**What this task involves:** Within the data that follows, how many lines carry the string "knee"? Give the number alone.
++++ Given information ++++
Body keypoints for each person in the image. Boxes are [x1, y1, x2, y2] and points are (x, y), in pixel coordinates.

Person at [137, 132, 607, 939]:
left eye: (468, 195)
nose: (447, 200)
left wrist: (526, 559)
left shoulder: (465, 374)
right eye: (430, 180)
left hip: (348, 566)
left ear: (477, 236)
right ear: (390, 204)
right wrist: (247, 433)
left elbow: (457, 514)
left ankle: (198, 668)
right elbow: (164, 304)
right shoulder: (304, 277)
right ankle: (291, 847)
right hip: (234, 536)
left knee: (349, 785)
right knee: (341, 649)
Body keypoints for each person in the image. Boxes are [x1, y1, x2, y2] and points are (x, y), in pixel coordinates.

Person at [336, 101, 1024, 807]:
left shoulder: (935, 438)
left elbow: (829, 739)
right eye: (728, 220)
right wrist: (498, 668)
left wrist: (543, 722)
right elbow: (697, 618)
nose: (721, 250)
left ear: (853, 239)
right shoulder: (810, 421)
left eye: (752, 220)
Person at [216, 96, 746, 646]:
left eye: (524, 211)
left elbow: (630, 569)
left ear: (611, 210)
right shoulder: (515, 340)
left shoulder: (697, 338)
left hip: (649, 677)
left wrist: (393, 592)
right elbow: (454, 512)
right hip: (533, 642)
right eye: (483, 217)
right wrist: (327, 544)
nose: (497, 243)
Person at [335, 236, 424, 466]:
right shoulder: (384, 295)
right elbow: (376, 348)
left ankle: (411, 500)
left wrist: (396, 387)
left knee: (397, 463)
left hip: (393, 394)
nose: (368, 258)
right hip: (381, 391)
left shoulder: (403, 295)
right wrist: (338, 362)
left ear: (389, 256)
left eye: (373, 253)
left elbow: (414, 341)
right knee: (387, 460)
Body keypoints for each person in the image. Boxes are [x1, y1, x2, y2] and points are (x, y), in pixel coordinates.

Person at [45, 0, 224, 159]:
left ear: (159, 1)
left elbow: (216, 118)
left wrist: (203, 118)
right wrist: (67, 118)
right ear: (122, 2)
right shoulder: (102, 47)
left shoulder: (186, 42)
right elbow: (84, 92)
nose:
++++
**Response for this exercise:** 4